WalkingLab’s Mindy Blaise & Catherine Hamm:
Our project is an experimental, multisensory, multispecies ethnography with early childhood teachers, young children, and a place called Cruikshank Park, located in Australia. Prior to dispossession, Cruikshank Park was part of the traditional lands of the Marin Balluk Clan, who make up the Woi Wurrung language group of the Wurrundjeri people of the Kulin Nation.
Each week we go ‘out-and-about’ with a group of young children and their teachers to a place we have named, the Bark Studio, located beside Stony Creek. The Bark Studio is a place where we invite teachers to think with bark. We initiated this project because we are interested in working with teachers to challenge representational and rational logic that works hard to tame, simplify, and control children’s learning. In particular we are working with teachers to experiment with a counter logic that opens up possibilities, rather than closing learning down. One of the ways that we have engaged teachers to begin thinking with a counter logic is by decentring the child. We are encouraging teachers to move away from a child centred pedagogy that always focuses on a child and her interests and instead to consider the more-than-human.

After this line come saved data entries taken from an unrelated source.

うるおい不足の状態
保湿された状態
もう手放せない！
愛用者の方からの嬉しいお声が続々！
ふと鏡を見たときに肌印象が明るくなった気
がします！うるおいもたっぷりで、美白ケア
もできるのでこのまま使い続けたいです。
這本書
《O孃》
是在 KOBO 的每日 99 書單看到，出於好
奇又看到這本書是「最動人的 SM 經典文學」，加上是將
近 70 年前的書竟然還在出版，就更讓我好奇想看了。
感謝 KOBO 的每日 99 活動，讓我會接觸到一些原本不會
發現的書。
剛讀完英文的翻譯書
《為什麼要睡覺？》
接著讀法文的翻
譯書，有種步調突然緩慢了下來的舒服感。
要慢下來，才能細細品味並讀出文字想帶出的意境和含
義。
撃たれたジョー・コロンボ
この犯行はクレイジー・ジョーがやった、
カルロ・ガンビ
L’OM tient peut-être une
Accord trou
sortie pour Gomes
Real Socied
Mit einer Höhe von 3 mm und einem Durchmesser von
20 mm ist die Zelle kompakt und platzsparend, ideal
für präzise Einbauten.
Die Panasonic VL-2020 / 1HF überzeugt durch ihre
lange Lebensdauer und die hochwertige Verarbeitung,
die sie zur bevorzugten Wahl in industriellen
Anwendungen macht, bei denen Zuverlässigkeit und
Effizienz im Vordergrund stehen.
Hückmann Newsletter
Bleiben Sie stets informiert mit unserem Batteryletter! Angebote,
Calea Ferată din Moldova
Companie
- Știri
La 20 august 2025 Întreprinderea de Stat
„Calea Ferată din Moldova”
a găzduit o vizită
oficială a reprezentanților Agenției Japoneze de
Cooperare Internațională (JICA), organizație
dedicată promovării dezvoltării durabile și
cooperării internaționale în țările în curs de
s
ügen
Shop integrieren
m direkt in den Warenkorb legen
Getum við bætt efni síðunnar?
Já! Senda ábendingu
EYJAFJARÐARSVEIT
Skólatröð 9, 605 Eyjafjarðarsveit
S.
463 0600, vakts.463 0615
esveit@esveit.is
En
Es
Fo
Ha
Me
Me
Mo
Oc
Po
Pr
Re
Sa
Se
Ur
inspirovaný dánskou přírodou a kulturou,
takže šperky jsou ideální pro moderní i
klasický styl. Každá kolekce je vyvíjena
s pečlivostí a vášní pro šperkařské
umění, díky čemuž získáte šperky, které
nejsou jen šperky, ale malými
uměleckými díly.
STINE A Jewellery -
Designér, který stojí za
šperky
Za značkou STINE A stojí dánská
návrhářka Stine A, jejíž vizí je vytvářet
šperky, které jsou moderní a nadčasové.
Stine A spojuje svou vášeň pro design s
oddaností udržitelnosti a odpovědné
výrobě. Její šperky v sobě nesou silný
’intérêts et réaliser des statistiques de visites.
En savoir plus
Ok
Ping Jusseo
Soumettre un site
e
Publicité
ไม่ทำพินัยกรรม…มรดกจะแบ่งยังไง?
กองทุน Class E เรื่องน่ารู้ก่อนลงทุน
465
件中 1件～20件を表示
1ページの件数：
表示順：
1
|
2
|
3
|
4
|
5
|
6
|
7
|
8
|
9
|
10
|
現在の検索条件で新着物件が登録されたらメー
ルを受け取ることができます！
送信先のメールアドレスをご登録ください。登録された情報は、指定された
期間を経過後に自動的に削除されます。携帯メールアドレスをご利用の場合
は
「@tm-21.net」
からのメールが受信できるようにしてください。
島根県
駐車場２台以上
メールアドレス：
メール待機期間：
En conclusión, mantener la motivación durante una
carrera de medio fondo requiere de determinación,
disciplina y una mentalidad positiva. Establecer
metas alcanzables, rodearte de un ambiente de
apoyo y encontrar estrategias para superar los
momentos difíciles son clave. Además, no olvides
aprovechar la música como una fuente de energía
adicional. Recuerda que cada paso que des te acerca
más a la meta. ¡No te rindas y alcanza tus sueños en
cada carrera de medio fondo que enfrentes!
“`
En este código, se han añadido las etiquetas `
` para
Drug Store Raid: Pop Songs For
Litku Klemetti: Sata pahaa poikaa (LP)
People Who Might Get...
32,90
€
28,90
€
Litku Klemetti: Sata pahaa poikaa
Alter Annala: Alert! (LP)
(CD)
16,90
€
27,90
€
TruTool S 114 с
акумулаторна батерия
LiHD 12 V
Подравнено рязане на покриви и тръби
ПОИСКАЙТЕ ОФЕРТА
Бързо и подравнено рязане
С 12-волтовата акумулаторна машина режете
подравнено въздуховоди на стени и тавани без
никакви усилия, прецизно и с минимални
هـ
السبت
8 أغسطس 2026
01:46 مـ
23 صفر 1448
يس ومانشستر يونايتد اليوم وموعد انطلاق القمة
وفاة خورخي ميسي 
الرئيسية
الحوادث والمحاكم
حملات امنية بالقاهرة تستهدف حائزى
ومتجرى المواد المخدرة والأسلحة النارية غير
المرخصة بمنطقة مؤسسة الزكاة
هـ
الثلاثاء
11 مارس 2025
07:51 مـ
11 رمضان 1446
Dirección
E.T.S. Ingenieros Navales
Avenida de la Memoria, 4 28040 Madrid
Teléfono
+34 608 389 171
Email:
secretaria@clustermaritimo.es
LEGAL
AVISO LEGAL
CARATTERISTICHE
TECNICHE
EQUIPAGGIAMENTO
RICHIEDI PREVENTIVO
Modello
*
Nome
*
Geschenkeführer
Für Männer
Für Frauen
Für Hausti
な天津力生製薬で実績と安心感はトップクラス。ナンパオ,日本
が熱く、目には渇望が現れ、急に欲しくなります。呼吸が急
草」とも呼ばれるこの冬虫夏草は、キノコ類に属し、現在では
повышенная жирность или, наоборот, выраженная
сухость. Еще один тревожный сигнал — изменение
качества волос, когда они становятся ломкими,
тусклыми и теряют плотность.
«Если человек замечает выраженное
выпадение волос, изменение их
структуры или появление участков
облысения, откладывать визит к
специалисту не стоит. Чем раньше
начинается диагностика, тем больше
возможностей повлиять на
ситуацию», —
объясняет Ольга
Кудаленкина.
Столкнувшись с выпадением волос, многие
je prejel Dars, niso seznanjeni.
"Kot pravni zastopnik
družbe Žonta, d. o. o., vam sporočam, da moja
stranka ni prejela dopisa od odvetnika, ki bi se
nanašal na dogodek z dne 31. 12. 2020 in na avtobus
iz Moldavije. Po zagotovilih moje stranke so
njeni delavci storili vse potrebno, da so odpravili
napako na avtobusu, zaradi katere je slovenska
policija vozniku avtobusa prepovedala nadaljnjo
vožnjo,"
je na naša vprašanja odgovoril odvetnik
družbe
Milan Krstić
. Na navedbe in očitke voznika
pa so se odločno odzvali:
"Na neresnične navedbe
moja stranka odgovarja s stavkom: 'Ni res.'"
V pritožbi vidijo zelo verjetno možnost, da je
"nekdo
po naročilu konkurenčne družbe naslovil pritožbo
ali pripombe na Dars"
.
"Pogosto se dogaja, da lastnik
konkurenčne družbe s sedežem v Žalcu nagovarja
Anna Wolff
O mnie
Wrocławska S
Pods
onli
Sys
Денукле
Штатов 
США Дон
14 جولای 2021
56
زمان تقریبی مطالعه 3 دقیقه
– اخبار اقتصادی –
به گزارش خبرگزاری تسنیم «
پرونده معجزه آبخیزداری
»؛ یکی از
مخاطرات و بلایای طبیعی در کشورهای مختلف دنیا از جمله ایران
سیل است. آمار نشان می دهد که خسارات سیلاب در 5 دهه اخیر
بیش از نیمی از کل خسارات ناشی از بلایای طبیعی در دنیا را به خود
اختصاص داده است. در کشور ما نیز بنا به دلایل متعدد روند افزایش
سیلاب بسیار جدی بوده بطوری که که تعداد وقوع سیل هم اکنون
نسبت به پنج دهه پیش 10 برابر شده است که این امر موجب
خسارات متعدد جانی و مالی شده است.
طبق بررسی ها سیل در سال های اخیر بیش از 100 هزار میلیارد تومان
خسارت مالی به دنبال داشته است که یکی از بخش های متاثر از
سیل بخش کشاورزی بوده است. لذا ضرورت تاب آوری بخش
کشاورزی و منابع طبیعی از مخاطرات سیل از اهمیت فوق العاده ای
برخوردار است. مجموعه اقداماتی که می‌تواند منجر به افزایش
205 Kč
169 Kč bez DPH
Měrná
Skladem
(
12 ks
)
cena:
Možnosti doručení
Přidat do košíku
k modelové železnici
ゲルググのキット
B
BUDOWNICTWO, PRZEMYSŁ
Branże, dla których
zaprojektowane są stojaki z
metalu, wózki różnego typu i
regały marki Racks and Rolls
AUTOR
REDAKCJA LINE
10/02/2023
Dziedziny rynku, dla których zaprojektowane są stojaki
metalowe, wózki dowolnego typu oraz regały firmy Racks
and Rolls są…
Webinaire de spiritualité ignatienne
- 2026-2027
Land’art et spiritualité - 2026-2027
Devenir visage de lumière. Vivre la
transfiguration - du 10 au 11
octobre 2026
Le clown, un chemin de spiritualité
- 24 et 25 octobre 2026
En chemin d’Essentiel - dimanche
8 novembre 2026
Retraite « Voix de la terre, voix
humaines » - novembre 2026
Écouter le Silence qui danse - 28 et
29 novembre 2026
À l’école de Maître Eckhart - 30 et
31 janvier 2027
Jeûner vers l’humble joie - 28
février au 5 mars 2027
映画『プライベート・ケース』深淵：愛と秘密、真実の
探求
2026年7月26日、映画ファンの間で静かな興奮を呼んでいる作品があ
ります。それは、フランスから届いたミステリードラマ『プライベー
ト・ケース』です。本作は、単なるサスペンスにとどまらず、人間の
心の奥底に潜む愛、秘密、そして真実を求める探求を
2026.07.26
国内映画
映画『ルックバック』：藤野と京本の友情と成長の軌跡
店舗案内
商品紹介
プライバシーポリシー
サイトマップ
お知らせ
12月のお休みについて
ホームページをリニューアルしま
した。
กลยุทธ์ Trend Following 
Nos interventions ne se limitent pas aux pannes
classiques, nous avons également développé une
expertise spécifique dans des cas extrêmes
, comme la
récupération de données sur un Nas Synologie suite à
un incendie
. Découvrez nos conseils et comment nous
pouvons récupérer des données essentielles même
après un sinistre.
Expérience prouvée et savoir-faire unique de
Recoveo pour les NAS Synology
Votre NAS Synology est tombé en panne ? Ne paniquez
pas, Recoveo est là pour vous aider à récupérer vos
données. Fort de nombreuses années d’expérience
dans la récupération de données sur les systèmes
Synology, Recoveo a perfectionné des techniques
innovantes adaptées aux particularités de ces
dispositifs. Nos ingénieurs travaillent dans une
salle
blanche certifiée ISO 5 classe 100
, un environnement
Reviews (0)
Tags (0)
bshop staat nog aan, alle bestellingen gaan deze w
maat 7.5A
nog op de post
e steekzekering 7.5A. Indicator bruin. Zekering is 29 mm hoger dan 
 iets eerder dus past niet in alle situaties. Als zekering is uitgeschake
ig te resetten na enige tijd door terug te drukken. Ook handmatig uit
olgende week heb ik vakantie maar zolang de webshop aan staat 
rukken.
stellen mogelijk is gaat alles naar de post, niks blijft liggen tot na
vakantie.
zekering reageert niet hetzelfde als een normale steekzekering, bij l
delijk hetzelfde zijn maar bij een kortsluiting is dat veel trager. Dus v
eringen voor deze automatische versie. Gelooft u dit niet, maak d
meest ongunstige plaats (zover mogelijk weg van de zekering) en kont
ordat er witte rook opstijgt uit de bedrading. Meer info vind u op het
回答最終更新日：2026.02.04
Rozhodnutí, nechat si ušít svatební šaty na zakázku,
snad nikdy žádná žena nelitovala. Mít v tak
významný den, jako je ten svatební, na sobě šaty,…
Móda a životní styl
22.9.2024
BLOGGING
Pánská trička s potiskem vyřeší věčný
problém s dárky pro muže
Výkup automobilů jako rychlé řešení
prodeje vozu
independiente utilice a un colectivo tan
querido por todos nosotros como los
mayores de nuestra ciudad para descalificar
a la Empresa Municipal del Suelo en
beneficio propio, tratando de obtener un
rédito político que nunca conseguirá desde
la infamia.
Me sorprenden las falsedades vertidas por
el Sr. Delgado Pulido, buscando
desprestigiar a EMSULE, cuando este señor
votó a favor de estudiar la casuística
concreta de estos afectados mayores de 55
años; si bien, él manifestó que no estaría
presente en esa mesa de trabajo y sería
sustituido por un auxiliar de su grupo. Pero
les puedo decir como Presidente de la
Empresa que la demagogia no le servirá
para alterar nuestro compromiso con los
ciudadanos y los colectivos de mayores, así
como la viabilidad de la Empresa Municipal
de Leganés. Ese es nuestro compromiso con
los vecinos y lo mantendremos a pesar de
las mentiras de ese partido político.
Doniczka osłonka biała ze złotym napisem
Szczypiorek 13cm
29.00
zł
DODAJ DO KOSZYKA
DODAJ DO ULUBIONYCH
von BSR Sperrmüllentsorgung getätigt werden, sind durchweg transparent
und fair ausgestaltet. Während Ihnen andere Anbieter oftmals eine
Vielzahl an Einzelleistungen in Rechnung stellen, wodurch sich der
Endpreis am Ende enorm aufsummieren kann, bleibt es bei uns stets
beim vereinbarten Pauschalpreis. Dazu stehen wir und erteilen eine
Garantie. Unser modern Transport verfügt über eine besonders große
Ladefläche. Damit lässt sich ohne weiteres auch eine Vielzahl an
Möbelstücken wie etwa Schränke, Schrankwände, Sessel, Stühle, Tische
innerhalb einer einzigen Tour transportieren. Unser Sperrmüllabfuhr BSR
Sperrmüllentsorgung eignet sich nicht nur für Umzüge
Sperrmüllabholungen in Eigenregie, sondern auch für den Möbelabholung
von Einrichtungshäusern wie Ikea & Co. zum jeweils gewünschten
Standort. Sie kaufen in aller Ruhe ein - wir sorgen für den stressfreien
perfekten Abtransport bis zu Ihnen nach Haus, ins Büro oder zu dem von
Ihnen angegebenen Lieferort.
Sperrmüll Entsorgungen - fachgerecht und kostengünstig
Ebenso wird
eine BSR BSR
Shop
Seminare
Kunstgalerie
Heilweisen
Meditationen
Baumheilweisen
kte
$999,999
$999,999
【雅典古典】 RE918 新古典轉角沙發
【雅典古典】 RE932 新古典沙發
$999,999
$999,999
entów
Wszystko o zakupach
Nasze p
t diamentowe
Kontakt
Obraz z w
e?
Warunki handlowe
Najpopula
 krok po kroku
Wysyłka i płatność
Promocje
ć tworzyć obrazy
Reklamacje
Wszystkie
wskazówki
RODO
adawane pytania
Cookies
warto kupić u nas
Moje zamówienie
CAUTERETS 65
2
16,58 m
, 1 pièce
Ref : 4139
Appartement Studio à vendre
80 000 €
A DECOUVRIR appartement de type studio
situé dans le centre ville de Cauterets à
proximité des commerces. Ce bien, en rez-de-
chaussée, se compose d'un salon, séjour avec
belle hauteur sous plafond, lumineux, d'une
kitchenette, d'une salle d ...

Working with ideas from a wide range of disciplinary fields, including anthropology, biology, ethology, feminism, human geography, science and technology studies, and the environmental humanities, we are considering ways to challenge human exceptionalism, or the notion that humans, our desires and plans might not be the only thing in the world. We are working with teachers to consider, “what happens when bark becomes the focus?”